Exercise inputs »
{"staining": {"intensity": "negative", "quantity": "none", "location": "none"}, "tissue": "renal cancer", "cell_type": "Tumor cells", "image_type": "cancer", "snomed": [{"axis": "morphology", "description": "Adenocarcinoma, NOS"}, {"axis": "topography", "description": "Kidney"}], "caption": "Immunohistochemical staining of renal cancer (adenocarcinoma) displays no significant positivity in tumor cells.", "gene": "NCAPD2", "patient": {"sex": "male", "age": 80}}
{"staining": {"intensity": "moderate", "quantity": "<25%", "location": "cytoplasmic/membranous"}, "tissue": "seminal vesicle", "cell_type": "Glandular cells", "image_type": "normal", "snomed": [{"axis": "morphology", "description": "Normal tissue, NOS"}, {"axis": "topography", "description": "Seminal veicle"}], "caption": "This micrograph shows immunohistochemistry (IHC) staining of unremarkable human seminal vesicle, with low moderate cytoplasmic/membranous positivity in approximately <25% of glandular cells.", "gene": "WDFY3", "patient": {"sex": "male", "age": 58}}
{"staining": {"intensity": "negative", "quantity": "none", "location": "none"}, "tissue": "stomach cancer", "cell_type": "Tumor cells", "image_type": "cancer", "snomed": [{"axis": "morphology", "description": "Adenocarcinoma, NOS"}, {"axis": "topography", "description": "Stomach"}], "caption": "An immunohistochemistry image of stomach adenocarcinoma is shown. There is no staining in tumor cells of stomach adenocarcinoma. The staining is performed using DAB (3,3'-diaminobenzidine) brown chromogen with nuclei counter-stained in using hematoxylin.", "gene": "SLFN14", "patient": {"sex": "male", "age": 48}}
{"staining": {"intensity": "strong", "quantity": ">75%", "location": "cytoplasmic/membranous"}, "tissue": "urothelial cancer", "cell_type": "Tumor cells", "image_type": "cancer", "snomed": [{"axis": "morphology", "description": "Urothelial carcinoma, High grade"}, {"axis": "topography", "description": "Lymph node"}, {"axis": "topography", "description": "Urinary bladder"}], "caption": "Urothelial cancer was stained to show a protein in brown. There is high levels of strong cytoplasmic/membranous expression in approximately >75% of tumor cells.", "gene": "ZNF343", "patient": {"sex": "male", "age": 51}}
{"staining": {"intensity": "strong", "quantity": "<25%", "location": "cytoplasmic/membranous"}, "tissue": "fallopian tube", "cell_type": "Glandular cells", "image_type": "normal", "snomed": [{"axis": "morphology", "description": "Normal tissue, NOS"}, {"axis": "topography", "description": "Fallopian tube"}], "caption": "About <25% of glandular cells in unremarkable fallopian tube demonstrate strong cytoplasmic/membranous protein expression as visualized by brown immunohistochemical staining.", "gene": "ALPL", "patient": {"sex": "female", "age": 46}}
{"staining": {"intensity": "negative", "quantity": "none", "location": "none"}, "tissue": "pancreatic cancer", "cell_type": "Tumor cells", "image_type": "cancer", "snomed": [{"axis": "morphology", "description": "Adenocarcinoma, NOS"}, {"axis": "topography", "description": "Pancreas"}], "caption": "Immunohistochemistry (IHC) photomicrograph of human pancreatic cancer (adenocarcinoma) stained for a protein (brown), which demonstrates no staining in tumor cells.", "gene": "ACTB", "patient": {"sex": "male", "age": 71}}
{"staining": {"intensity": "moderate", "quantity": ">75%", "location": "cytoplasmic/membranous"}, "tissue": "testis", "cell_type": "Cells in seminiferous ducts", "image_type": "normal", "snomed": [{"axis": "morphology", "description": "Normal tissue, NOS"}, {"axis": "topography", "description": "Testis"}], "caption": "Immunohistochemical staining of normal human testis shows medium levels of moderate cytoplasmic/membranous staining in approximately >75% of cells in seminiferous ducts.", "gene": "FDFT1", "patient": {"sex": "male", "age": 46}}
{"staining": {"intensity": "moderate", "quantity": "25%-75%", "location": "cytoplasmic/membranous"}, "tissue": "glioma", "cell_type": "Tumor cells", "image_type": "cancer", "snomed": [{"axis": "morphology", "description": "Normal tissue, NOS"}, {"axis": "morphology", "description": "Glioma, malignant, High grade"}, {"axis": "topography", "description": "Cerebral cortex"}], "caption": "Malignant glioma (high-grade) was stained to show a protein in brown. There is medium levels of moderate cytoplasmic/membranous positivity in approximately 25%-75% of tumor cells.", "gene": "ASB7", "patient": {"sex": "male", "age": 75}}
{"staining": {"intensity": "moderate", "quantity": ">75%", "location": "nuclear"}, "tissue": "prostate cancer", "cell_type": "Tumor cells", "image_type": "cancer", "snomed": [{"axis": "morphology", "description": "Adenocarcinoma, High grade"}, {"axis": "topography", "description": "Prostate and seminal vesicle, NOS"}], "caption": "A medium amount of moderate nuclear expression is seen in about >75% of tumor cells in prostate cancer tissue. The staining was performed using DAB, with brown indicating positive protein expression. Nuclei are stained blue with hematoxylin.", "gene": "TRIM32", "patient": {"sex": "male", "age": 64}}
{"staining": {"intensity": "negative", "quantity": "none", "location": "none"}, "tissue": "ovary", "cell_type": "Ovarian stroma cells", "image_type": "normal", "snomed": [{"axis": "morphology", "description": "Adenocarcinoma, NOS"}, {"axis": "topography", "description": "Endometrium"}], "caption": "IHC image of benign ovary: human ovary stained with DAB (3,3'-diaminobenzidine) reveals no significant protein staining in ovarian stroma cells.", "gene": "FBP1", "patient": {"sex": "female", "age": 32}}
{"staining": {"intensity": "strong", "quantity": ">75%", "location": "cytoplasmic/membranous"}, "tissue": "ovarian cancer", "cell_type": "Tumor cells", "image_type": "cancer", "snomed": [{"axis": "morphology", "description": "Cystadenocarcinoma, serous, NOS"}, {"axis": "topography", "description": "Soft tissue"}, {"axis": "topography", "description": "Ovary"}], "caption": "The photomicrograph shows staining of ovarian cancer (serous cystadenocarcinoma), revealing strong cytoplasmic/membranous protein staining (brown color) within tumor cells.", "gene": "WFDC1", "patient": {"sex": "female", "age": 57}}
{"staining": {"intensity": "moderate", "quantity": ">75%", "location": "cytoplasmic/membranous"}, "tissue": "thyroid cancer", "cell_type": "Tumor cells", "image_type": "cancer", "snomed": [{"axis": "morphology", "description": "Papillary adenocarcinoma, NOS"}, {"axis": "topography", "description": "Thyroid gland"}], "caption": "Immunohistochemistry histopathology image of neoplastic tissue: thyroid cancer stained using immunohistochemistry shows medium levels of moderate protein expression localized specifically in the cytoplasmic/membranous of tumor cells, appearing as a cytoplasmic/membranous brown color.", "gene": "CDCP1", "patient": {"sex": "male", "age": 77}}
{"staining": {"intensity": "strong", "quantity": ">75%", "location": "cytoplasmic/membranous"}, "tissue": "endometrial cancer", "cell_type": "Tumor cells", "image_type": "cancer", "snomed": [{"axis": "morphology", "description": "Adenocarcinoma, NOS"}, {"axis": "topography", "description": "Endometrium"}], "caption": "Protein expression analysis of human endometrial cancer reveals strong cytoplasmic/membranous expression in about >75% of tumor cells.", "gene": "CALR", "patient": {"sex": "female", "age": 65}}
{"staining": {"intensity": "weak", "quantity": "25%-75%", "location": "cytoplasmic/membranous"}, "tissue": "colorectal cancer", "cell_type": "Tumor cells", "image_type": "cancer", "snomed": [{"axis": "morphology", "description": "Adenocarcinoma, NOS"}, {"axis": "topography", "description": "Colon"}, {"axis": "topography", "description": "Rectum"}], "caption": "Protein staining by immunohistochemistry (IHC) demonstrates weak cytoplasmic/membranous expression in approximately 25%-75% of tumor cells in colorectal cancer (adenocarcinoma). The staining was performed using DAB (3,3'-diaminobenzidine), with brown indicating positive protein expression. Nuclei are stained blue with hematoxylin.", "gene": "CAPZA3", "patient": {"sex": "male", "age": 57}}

Activity » Look above and repeat, character for character, the lines from the first one to the line with "cancer was stained", counting both.

Task response »
{"staining": {"intensity": "negative", "quantity": "none", "location": "none"}, "tissue": "renal cancer", "cell_type": "Tumor cells", "image_type": "cancer", "snomed": [{"axis": "morphology", "description": "Adenocarcinoma, NOS"}, {"axis": "topography", "description": "Kidney"}], "caption": "Immunohistochemical staining of renal cancer (adenocarcinoma) displays no significant positivity in tumor cells.", "gene": "NCAPD2", "patient": {"sex": "male", "age": 80}}
{"staining": {"intensity": "moderate", "quantity": "<25%", "location": "cytoplasmic/membranous"}, "tissue": "seminal vesicle", "cell_type": "Glandular cells", "image_type": "normal", "snomed": [{"axis": "morphology", "description": "Normal tissue, NOS"}, {"axis": "topography", "description": "Seminal veicle"}], "caption": "This micrograph shows immunohistochemistry (IHC) staining of unremarkable human seminal vesicle, with low moderate cytoplasmic/membranous positivity in approximately <25% of glandular cells.", "gene": "WDFY3", "patient": {"sex": "male", "age": 58}}
{"staining": {"intensity": "negative", "quantity": "none", "location": "none"}, "tissue": "stomach cancer", "cell_type": "Tumor cells", "image_type": "cancer", "snomed": [{"axis": "morphology", "description": "Adenocarcinoma, NOS"}, {"axis": "topography", "description": "Stomach"}], "caption": "An immunohistochemistry image of stomach adenocarcinoma is shown. There is no staining in tumor cells of stomach adenocarcinoma. The staining is performed using DAB (3,3'-diaminobenzidine) brown chromogen with nuclei counter-stained in using hematoxylin.", "gene": "SLFN14", "patient": {"sex": "male", "age": 48}}
{"staining": {"intensity": "strong", "quantity": ">75%", "location": "cytoplasmic/membranous"}, "tissue": "urothelial cancer", "cell_type": "Tumor cells", "image_type": "cancer", "snomed": [{"axis": "morphology", "description": "Urothelial carcinoma, High grade"}, {"axis": "topography", "description": "Lymph node"}, {"axis": "topography", "description": "Urinary bladder"}], "caption": "Urothelial cancer was stained to show a protein in brown. There is high levels of strong cytoplasmic/membranous expression in approximately >75% of tumor cells.", "gene": "ZNF343", "patient": {"sex": "male", "age": 51}}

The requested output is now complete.